Desde
mil novecientos noventa y dos han pasado ya muchísimas
cosas. Yo era muy pequeño, de hecho en el colegio me decían "Chato",
y por ese bello motivo tenía el primer puesto de la fila de los
lunes garantizado. Con mis trece años de edad no eran muchas cosas
las que podía contar. Mi hermano Tincho tenía nueve y el Betito
había cumplido cinco. Todavía era la época en que aún éramos
capaces de jugar juntos, luego la adolescencia me secuestraría y
comenzaría a buscar otras cosas. Honestamente creo que yo ya estaba
pensando en eso de la vocación, y cierta noche se me ocurrió probar
ser tragafuegos. Lejos de la vigilancia de los padres, luego de un
soberbio trago de alcohol de farmacia y armado de un fósforo, me
quemé la cara. Me achicarré las pestañas y los cachetes.

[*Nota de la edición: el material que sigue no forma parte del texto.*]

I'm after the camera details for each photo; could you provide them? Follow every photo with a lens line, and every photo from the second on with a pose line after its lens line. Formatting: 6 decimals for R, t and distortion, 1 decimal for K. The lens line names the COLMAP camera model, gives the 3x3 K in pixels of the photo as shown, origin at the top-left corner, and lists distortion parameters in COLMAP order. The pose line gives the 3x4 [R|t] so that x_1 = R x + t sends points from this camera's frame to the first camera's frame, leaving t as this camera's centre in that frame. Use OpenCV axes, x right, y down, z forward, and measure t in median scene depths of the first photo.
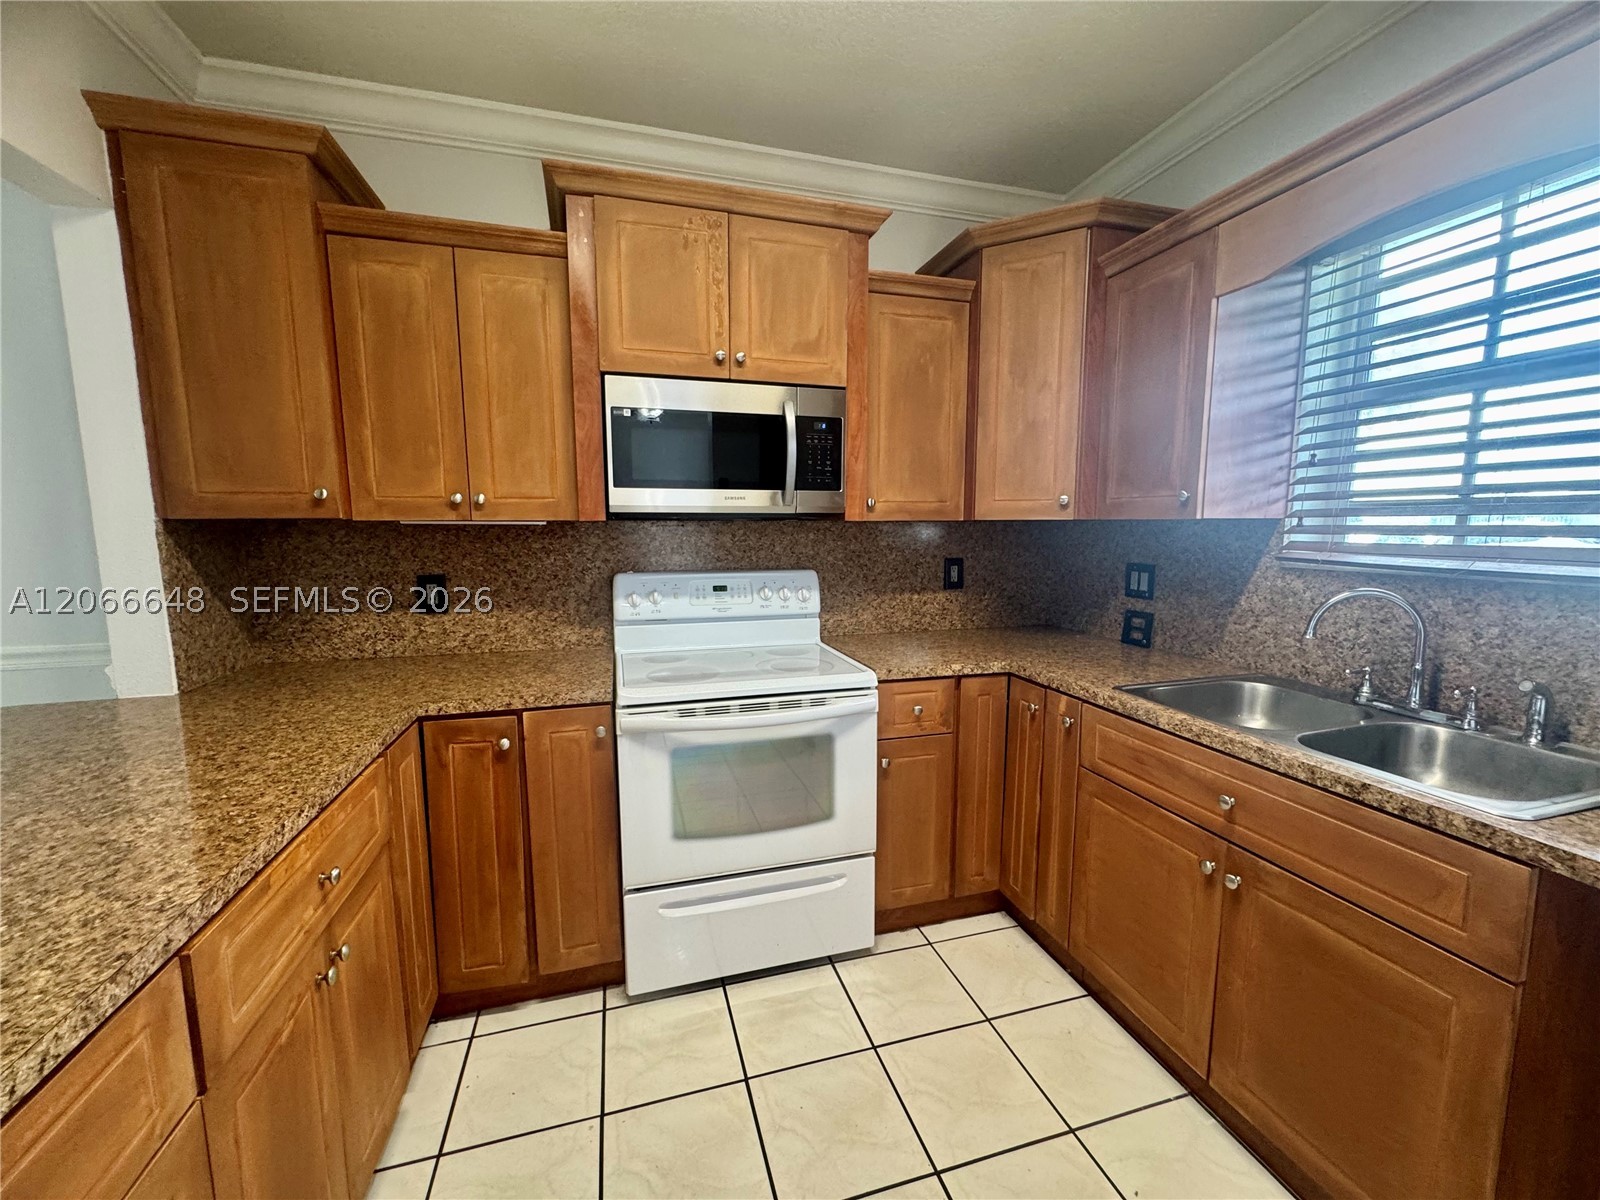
lens RADIAL K [[640.3, 0, 803.6], [0, 640.3, 600.1], [0, 0, 1]] dist [-0.005181, 0.000455]
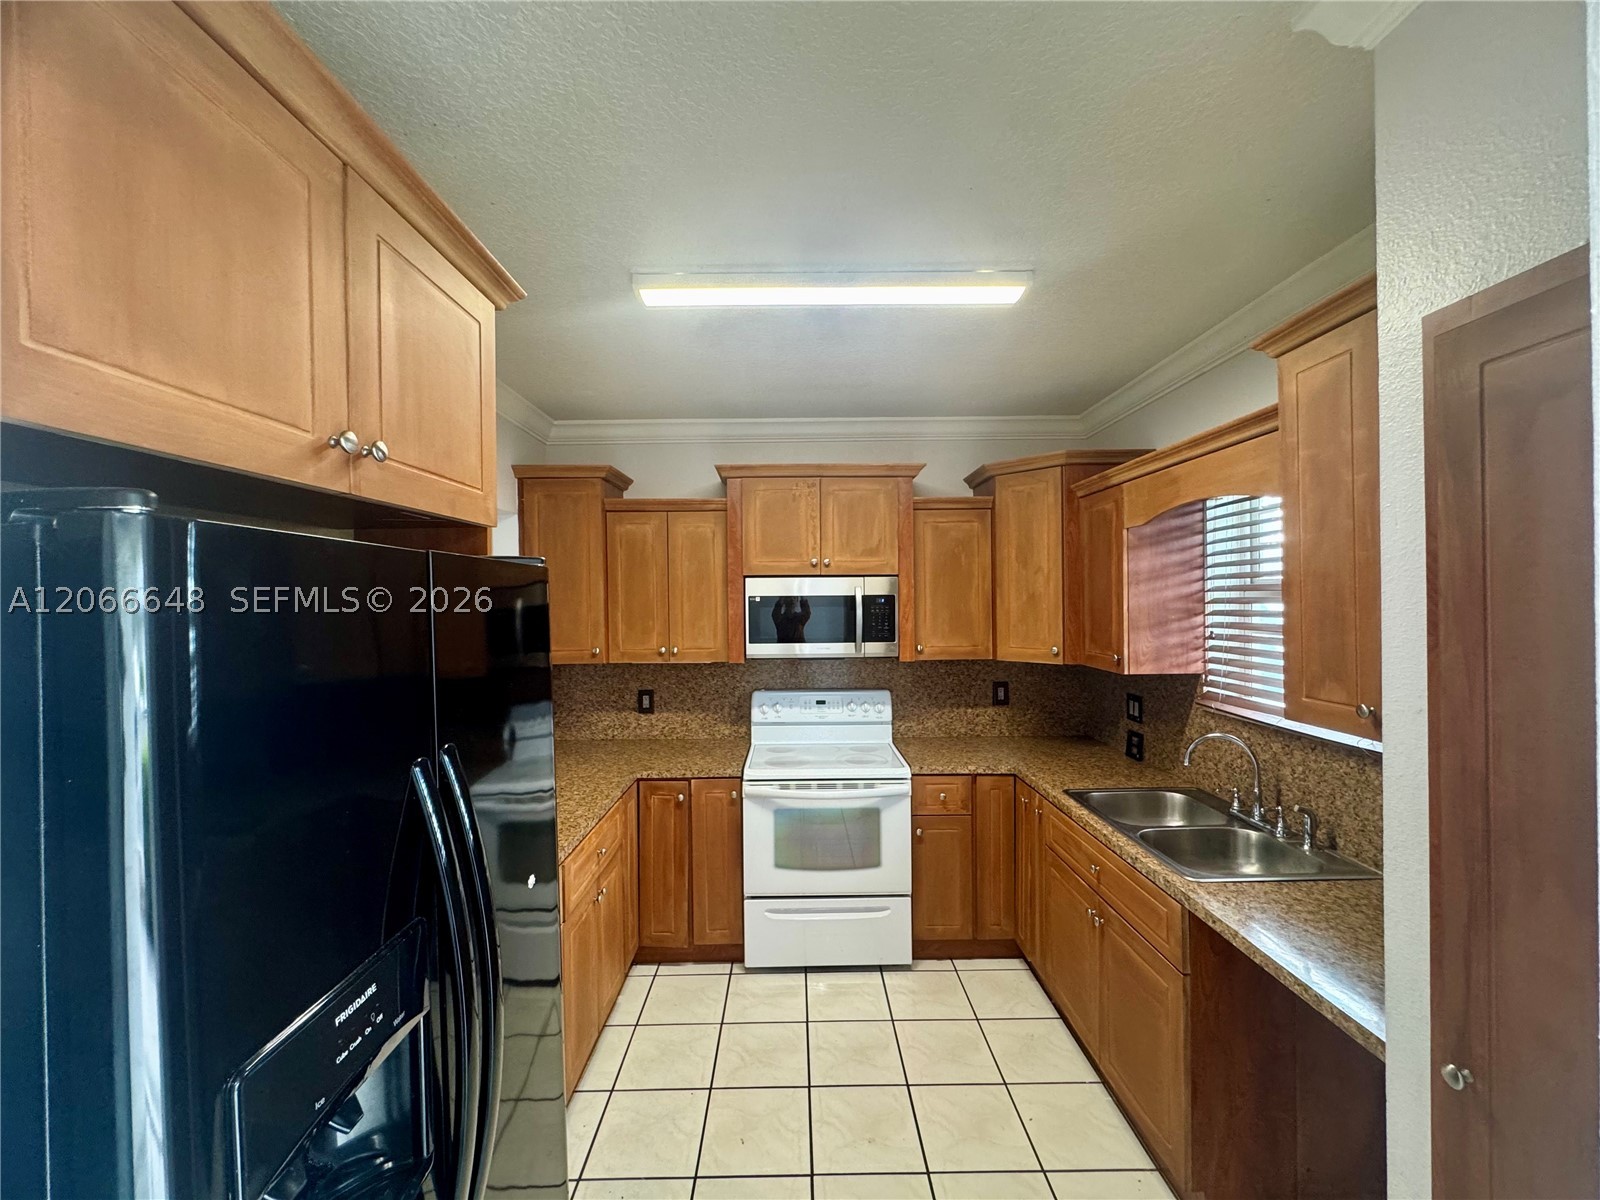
lens RADIAL K [[640.3, 0, 803.7], [0, 640.3, 602.3], [0, 0, 1]] dist [-0.005181, 0.000455]
pose [[0.962872, -0.005967, -0.269892, 0.288054], [-0.024458, 0.993716, -0.109227, -0.106568], [0.268847, 0.111773, 0.956676, -0.558318]]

Felizmente me salvé de las cicatrices y por obvias razones descarté
para siempre el oficio de cirquero.
Junto a mis dos primos completábamos
la comparsa, ellos eran más pequeños que mi hermano menor, así que
en las fotos nos formaban a todos como zampoña. Hoy en día aún
parecemos una zampoña, lo lamentable es que otra vez he vuelto a ser
el más pequeño. Con mis amigos treintañeros siempre nos hacemos la
misma pregunta. ¿Qué siempre hay comido estos changos? La vida se
va haciendo con esos detalles. Conservamos imágenes, atesoramos
recuerdos, acumulamos memoria y perdemos pelo. A papá y a mamá,
cuando los imagino en mi cabeza, muchas veces los recuerdo con la
fisonomía y rasgos de esa época. Me parecían tan jóvenes y
repletos de energía. A mi abuela la recuerdo tejiendo chompas y a mi
abuelo limpiando los vidrios del cementerio con una devoción
inexplicable.
El tres de junio de ese año era
también miércoles. Desde muy temprano ya todo el mundo estaba de
pié, bañado y con ropa de domingo. Mamá preparaba la comida,
mientras papá nos peinaba a cada uno con raya al costado. Compramos
una botella de gaseosa retornable de dos litros (creo que aún eran de
vidrio). Nos fuimos a la sala más bonita de casa, pusimos música,
oíamos noticias y esperábamos “al joven del CENSO”. Tocó el
timbre y era toda una fiesta. “¡Ahistá, ahistá, ahistá... ha
llegado!” Han pasado Veinte años, cinco meses y dieciocho días.
Me parece todo tan fresco todavía.
El Diario |
Casi diez años después yo ya
estaba lejos de la casa de los papás, estudiando afanósamente para no perder ninguna materia en el semestre y enamorado hasta la
patas. Junto a los compañeros de casa, y con mucha menos solemnidad,
esperamos a nuestro amigo Otho, quien había sido designado para ser
“el joven del CENSO” en esa ocasión. En Bolivia somos ocho
millones docientos setenta y cuatro mil trecientos veinticinco
habitantes, nos dijeron tiempo después, y lo celebramos con
redoblada alegría. Tenía veintidós años y junto a los amigos de
la universidad perfeccionábamos un plan para conquistar el mundo.
Éramos jóvenes y bellos, como dicen los griegos, y nuestro plan
funcionó a medias, pero funcionó. Once años más tarde mi hermano
Tincho peina a las “wawas” con raya al costado. Mis amigos y
amigas del colegio y la universidad construyen sus propias vidas. Mis
ahijados debaten sesudamente si tendrán o no hijos
pronto. Suena el timbre y en la casa hay revuelo. Nos hemos juntado
todos y mi mamá con la misma voz de hace 20 años grita toda
emocionada: “¡Ahistá, ahistá, ahistá... el joven del CENSO!”
Cuántas cosas suceden bajo el
pretexto de sumar números. Detrás de cada uno de ellos hay una
vida, atada a cientos de otras vidas.